Gerechtshof Arnhem-Leeuwarden, 25-06-2019, ECLI:NL:GHARL:2019:5172, 18/00314
Gerechtshof Arnhem-Leeuwarden, 25-06-2019, ECLI:NL:GHARL:2019:5172, 18/00314
Gegevens
- Instantie
- Gerechtshof Arnhem-Leeuwarden
- Datum uitspraak
- 25 juni 2019
- Datum publicatie
- 5 juli 2019
- ECLI
- ECLI:NL:GHARL:2019:5172
- Formele relaties
- Eerste aanleg: ECLI:NL:RBMNE:2018:994, Bekrachtiging/bevestiging
- Cassatie: ECLI:NL:HR:2020:517
- Zaaknummer
- 18/00314
Inhoudsindicatie
OZB. Verzorgings-/verpleegtehuis. Woning of niet-woning? Verkeersruimten zijn niet volledig dienstbaar aan woondoeleinden.
Uitspraak
locatie Arnhem
nummer 18/00314
uitspraakdatum: 25 juni 2019
Uitspraak van de derde meervoudige belastingkamer
op het hoger beroep van
[X] B.V. te [Z] (hierna: belanghebbende)
tegen de uitspraak van de rechtbank Midden-Nederland van 15 maart 2018, nummer UTR 17/3941, ECLI:NL:RBMNE:2018:994, in het geding tussen belanghebbende en
de heffingsambtenaar van de Belastingsamenwerking gemeenten & hoogheemraadschap Utrecht (hierna: de heffingsambtenaar)
1 Ontstaan en loop van het geding
De heffingsambtenaar heeft bij beschikking op grond van de Wet waardering onroerende zaken (hierna: de Wet WOZ) de waarde van de onroerende zaak [a-straat 1] te [A] , per waardepeildatum 1 januari 2016 en naar de toestand op die datum, voor het jaar 2017 vastgesteld op € 3.370.000. Tegelijk met deze beschikking is de aanslag in de onroerendezaakbelasting (OZB) 2017 voor zover het betreft het eigenaarsgedeelte naar het tarief voor niet-woningen vastgesteld op € 5.392.
Op het bezwaarschrift van belanghebbende heeft de heffingsambtenaar bij in één geschrift vervatte uitspraken op bezwaar de beschikking en de aanslag gehandhaafd.

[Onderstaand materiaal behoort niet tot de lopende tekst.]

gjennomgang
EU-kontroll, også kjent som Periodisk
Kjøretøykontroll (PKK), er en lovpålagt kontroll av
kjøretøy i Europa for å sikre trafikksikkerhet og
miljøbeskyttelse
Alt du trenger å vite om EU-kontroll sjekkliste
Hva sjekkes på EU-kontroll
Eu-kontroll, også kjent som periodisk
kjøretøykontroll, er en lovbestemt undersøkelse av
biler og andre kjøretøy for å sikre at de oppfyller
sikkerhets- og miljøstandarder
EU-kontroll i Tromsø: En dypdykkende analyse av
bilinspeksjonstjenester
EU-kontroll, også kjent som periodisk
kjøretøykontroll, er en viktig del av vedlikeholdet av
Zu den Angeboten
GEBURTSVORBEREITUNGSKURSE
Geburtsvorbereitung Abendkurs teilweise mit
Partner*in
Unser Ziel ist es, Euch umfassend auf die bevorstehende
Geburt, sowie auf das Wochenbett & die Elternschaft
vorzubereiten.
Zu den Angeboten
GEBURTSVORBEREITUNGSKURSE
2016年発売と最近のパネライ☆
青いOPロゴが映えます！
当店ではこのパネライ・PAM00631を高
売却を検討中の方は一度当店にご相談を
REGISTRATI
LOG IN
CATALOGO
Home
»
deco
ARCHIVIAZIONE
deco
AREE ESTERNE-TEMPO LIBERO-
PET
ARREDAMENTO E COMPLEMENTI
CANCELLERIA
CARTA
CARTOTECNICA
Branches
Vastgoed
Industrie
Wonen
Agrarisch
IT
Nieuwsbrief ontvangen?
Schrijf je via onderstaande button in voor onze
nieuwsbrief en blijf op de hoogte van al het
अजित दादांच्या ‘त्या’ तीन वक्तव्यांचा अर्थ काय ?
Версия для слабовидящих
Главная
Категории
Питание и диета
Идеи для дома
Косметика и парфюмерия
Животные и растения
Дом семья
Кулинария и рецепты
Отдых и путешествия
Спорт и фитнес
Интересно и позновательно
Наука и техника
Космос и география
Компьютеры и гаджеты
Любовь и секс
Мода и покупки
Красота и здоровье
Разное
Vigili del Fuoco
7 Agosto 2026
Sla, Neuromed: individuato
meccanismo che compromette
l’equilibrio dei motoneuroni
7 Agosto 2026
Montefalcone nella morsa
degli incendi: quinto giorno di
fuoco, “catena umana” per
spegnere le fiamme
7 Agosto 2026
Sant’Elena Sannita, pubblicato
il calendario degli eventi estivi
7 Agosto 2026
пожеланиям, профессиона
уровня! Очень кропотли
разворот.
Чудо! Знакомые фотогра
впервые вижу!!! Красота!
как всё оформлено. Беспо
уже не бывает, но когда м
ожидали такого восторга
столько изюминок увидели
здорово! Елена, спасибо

Belanghebbende is tegen die uitspraken op bezwaar in beroep gekomen bij de rechtbank Midden-Nederland (hierna: de Rechtbank). De Rechtbank heeft het beroep ongegrond verklaard.
Belanghebbende heeft tegen de uitspraak van de Rechtbank hoger beroep ingesteld. De heffingsambtenaar heeft een verweerschrift ingediend.
Het onderzoek ter zitting heeft plaatsgevonden op 22 mei 2019. Van de zitting is een proces-verbaal opgemaakt, dat aan deze uitspraak is gehecht.
2 Vaststaande feiten
Belanghebbende is eigenaar van een verzorgings-/verpleegtehuis gelegen aan de [a-straat 1] te [A] (hierna: de onroerende zaak). De onroerende zaak is rond 1975 gebouwd en in 2012 gerenoveerd. Na de renovatie is de onroerende zaak geschikt voor bewoners met een zware zorgvraag vanaf zorgzwaartepakket 4.
De onroerende zaak bevat een hoofdgebouw waarin het verzorgings-/verpleegtehuis is gevestigd. Dit hoofdgebouw bestaat uit een begane grond, twee verdiepingen en een kelder. De bewoners van het verzorgings-/verpleegtehuis hebben beschikking over een eigen zit-/slaapkamer. Deze kamers zijn gelegen op de begane grond en de twee verdiepingen. Daarnaast beschikt het verzorgings-/verpleegtehuis over een aantal huiskamers met keuken, die door de bewoners gezamenlijk worden gebruikt en ruimten die slechts door het personeel worden gebruikt, waaronder een kantoor en bergruimtes. Op de tweede verdieping bevindt zich een kapsalon.
3 Geschil
In hoger beroep is alleen nog in geschil of de vastgestelde waarde in hoofdzaak kan worden toegerekend aan delen van de onroerende zaak die dienen tot woning dan wel volledig dienstbaar zijn aan woondoeleinden in de zin van artikel 220a van de Gemeentewet.
Belanghebbende beantwoordt deze vraag bevestigend, de heffingsambtenaar ontkennend.